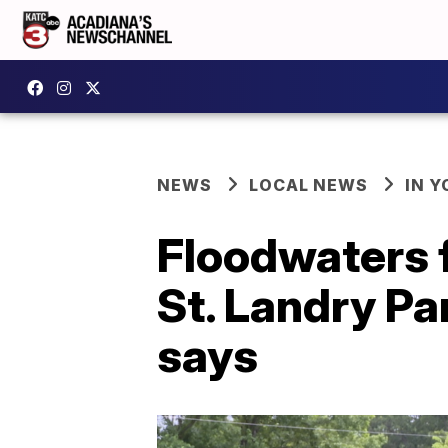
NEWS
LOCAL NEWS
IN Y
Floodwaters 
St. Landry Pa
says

════════════════════

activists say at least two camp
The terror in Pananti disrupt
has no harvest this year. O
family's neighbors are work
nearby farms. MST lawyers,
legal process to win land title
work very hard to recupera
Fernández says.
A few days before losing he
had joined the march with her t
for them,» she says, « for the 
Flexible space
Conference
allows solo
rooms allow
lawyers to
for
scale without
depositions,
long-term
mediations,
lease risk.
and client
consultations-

════════════════════

Count the lines of text in the items above that contain the word "lawyers". Reply with the number alone.

Expected answer: 2